What is required:
Print word for word the part of the sanctions text below that begins with "The sanctions gap" and ends with "origins and destinations.".

Text excerpt:
The unprecedented economic sanctions imposed on Russia following its invasion of Ukraine represent a watershed moment in modern financial statecraft. Designed to cripple Russia’s military-industrial complex and strategic economy, these measures have demonstrably reshaped global trade flows. Official statistics reveal a stark narrative: UK direct exports of critical goods like machinery and vehicles to Russia have collapsed by nearly 95%.

Such a dramatic decline is a testament to the formal power of sanctions. However, a parallel, murkier story is being written in the trade data of Russia’s neighbouring states – a story of diversion, deception and the systematic exploitation of reexporting and transhipment hubs to keep sanctioned goods flowing. This is the new frontline in trade-based financial crime (TBFC), where the circumvention of sanctions has become a primary, high-stakes objective.

The sanctions gap

Sanctions regimes, by their nature, create a price differential and a powerful incentive for evasion. When a high-value good is prohibited in one market, a lucrative black market typically emerges to serve it. Traditional TBFC techniques – including mis-invoicing, falsification of documents, and the use of shell companies – have been seamlessly repurposed from laundering money to laundering goods’ origins and destinations.

Modern sanctions evasion is primarily achieved in two ways.

  • Re-exporting: no longer merely a legitimate logistical choice, re-exporting has been weaponised as a primary circumvention tactic. Goods are shipped from a sanctioning country (e.g. the UK) to an intermediary jurisdiction (e.g., Kyrgyzstan, Armenia, Azerbaijan) with a lower risk profile. There, often with only nominal ‘processing’ or repackaging, the goods are re-exported to their true, sanctioned destination: Russia. The documentation is ‘washed’, with the intermediary nation listed as the country of origin, allowing the goods to bypass origin-based sanctions and enter Russia via its porous land borders.

Supplied material:
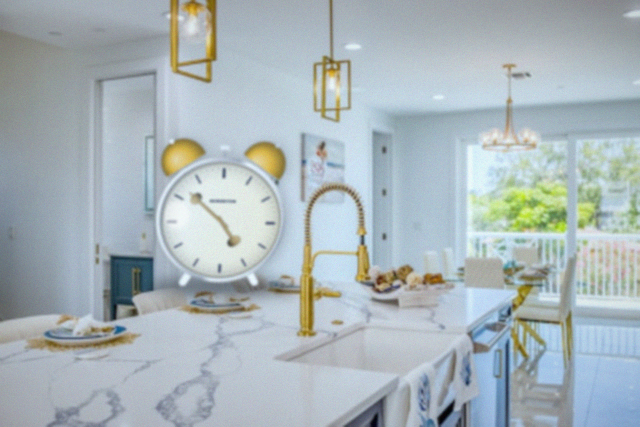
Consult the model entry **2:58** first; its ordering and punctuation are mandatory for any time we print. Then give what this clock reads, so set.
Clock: **4:52**
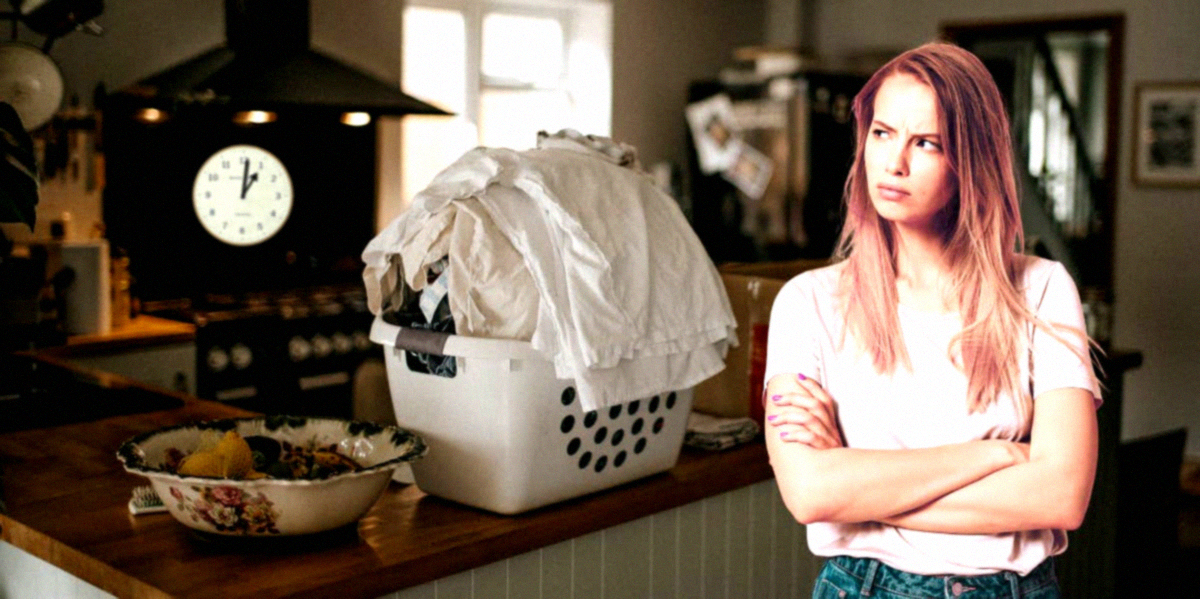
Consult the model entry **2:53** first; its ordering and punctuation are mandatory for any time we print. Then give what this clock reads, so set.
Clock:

Problem solution:
The sanctions gap

Sanctions regimes, by their nature, create a price differential and a powerful incentive for evasion. When a high-value good is prohibited in one market, a lucrative black market typically emerges to serve it. Traditional TBFC techniques – including mis-invoicing, falsification of documents, and the use of shell companies – have been seamlessly repurposed from laundering money to laundering goods’ origins and destinations.